Poucos minutos antes da meia-noite, eu estava no meio de um círculo de novos amigos cantando parabéns para mim. Sim. Era meu aniversário. Como assim? Meu aniversário é em dezembro, dia 29, pra ser exato, e nunca tive festa por causa do Natal e Ano Novo! Mas quem questiona um bolo de cenoura sem glúten e o título de “alma da festa” dado por desconhecidos?
Depois dos parabéns, agradeci a surpresa e saí dali à francesa, com a cabeça confusa e sem entender o que havia acontecido.
Em casa, já aos 45 minutos do novo dia, abri meu celular: 47 mensagens. Todas de amigos reais.
“Onde você está, cara? Tô aqui no Le Pamplemousse, no Jardins. Até o Alex Atala tá aqui distribuindo brigadeiro de pistache!”
“Claudião, cadê você? Porra! Tem um homônimo seu aqui que parece louco. Apareceu com uns pães de queijo com gosto de nada e fica falando de comida vegana. Chato pra cacete!”
“Você tá vivo, cara? Kkkkkkkkkkkkkkkkk”
Congelei.
Abri o Instagram. Hashtag: #Pamplemousse. Lá estava ele. Um homônimo meu, Claudio Novak (sem o “z” no final), cercado pelos meus amigos, exibindo um pão de queijo na palma da mão.
Mas como?
Rebobinei a noite. A mulher do flamingo, o chef da espuma de aspargos, o influencer emocionado com o carpaccio de beterraba. Ninguém tinha me perguntado meu nome. Ninguém confirmou. O segurança dissera “Claudio Novak”, e eu, bobo, disse “o próprio”, sem notar que o sobrenome terminava com um “k” mudo.

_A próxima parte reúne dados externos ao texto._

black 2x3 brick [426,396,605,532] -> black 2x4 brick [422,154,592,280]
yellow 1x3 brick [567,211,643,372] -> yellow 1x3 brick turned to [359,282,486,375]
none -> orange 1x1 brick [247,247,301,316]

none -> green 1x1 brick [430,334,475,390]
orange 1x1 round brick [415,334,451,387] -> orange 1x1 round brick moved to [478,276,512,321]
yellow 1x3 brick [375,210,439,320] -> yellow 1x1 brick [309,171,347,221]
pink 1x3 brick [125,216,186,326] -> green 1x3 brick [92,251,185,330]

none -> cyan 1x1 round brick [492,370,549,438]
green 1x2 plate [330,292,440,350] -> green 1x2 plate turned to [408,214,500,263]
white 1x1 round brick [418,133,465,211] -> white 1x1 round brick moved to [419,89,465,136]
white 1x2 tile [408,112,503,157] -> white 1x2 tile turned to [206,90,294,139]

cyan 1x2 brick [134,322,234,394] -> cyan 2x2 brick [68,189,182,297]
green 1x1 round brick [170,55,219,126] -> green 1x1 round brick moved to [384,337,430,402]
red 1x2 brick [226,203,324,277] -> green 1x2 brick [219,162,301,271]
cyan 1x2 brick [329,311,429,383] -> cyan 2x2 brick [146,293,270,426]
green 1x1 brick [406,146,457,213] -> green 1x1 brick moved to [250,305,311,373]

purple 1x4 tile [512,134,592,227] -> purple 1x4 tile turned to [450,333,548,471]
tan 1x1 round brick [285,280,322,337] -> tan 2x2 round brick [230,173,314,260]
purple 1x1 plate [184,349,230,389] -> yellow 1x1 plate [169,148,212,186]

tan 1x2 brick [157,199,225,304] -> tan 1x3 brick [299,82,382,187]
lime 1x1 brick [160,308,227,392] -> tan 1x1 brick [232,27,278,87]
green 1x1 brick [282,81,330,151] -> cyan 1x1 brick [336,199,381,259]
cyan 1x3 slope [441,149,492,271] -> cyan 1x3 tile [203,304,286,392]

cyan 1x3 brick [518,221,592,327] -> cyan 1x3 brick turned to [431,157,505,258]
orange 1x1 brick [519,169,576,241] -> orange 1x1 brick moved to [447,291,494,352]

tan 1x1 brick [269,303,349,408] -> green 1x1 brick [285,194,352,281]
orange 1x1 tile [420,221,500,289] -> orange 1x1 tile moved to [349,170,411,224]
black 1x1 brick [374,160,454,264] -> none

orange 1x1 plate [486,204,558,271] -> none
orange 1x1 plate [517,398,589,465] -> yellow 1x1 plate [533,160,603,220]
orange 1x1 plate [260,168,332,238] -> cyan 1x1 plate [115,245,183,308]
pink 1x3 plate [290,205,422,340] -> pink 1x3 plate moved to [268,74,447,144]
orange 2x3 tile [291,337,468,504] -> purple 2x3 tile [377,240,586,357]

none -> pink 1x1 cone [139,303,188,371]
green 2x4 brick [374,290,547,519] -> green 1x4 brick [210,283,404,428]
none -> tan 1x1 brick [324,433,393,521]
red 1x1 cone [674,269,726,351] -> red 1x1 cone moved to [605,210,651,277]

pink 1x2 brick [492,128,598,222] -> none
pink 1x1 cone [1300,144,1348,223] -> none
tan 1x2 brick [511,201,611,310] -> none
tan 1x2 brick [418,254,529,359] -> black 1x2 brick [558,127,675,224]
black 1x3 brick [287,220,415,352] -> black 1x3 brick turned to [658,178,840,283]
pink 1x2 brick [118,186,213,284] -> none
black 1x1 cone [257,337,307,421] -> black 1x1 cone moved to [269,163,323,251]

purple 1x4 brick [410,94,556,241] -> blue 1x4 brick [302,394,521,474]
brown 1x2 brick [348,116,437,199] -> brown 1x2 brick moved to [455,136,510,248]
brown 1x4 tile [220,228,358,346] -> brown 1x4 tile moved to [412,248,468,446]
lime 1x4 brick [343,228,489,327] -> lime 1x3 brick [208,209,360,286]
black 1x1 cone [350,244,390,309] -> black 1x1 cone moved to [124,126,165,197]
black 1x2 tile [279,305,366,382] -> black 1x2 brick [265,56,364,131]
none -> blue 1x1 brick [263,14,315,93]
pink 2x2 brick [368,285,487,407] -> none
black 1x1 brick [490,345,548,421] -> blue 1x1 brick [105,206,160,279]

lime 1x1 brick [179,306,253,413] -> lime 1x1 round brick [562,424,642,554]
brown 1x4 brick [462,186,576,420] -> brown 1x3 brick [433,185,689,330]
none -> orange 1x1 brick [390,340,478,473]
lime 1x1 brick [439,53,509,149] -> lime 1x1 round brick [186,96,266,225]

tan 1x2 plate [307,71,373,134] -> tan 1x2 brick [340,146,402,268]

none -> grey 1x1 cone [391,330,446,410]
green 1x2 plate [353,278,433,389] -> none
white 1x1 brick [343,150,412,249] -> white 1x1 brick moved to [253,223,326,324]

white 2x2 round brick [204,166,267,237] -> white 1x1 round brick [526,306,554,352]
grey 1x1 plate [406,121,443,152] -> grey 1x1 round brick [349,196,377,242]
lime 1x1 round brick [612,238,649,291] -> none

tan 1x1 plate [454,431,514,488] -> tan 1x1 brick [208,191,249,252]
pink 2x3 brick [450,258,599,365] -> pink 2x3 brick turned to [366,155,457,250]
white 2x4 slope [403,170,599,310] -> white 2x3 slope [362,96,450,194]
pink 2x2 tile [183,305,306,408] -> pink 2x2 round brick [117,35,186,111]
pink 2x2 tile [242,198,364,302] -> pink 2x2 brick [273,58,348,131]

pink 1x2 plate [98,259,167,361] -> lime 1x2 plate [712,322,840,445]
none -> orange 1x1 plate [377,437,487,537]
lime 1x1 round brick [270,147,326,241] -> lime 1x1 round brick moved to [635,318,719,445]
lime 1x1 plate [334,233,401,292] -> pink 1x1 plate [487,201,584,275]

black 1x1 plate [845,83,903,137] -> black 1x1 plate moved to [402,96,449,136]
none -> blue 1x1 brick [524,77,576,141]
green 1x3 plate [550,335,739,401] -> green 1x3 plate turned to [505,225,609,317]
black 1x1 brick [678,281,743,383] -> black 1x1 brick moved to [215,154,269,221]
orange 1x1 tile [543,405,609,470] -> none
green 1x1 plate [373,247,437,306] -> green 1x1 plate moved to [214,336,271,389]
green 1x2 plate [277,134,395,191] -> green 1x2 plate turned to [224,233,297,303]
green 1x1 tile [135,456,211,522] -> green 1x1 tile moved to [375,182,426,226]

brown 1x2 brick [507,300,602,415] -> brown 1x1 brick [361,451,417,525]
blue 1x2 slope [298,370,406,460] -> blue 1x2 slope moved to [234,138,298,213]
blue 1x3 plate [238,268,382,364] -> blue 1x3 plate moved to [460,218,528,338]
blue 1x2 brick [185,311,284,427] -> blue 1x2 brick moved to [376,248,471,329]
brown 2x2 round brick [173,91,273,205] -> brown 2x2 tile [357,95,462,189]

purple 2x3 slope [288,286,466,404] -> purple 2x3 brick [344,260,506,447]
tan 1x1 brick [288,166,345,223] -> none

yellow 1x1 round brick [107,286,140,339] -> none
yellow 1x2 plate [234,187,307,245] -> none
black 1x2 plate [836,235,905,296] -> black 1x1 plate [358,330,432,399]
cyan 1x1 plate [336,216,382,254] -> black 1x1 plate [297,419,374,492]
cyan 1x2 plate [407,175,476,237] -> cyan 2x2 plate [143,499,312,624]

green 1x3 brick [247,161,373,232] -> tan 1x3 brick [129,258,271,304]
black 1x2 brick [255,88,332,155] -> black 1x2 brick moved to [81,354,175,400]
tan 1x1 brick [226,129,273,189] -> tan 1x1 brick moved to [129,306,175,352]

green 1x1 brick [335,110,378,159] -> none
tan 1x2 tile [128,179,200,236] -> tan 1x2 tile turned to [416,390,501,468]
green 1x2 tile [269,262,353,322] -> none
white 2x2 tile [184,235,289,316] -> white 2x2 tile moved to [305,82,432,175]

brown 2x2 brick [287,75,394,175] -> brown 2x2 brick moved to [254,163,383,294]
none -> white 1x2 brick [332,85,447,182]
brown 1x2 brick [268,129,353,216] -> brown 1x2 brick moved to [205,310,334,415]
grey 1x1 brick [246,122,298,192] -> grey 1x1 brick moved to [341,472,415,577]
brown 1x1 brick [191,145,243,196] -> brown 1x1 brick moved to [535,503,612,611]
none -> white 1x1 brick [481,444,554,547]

Pesquisei o nome no ChatGPT. Resultados:
O número 2 era o da festa.
Eu, Claudio 1, fui parar na inauguração do Claudio 2. E ninguém percebeu. Porque, claro, ninguém conhecia ninguém. Era um evento tão descolado que ninguém sabia quem era quem. A única coisa que importava era estar na lista. E eu estava. Por engano. E, ao que parece, o Claudio 2 foi parar onde eu deveria estar.
Mas aí vem a reviravolta:
No dia seguinte, postei uma foto com o bolo de cenoura sem glúten. Legenda: “Obrigado, Le Pamplemousse Sanglotant, por me adotarem. Já marquei meu aniversário fake pro ano que vem.”
Minha DM explodiu.
“Você foi ao falso? Kkkkkkk”
“Claudio, o seu homônimo vegano tá processando o restaurante por plágio de identidade!”
“Você é famoso no grupo Pessoas que Foram ao Le Pamplemousse Errado!”
Hoje, tenho 3.847 novos seguidores. Criei um clube: “Os Errados do Pamplemousse”.
E o melhor: o outro Claudio, o do pão de queijo vegano, me convidou para o lançamento de sua nova obra: “risoto ao ragu de jaca”.
Aceitei. Dessa vez, confirmei o endereço duas vezes.